I think I lost the point a while ago. I felt like talking to someone but not anyone special. Probably feeling like talking to my best friend who doesn’t even exist. Last time I had a best friend was when I was 13, then I always had my cousin but it feel weird that she now has a kid, it felt like she was not my _best friend ever since she started dating boys and later found her partner who she has the kid with too. I think ever since I’ve been in search for that best friend but it’s most likely never gonna happen because I strongly believe that this person does not exist at all. Like you just can’t find a person with all these features. Just like my body image is something that does not exist (I would like to be able to change my looks at will...), also my ideal-best-friend is not something that can be found in this reality. Which is bit sad but that’s why I live for escapism. And when I get really obsessed with something fictional (oh how I wish it was not fictonal... I don’t like this reality...) that’s when it gets “mixed up” with this reality and all I want to do is just talk about it and do stuff that has something to do with this thing.
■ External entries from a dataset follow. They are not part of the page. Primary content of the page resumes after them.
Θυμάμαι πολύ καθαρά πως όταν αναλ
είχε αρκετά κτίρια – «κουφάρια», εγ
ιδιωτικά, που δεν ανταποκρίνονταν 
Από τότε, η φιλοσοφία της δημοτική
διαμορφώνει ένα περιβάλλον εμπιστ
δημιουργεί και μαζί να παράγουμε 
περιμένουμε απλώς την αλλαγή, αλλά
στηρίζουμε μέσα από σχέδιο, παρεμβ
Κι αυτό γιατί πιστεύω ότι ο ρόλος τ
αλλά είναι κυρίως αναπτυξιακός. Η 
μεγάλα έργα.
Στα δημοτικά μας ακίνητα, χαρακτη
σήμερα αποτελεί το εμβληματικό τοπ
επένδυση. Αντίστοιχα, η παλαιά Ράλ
Otherwise I just... “go with the flow”, try to live this life but I still spend more time in fictional worlds (movies, tv shows, games, books) than in this reality.
Usually when I feel like hyping and talking, it’s just enough that I write somewhere, like Tumblr, and pretend like someone was reading these and it’s like I talked with someone. Because really I don’t even need the answers, I just need to be heard. Fortunately I have therapy on Wednesday, it’s been probably a month since the last time. Actually almost exactly a month. It’s just... these thoughts never end by thinking or talking. More is just one the way 24/7. I get myself confused when I talk and think but it’s okay when I don’t think about them. Existential crisis.
Oh gosh how tired I am, I need to go to sleep soon. This day was very exhausting yet I don’t feel tired tired. Just my body is tired.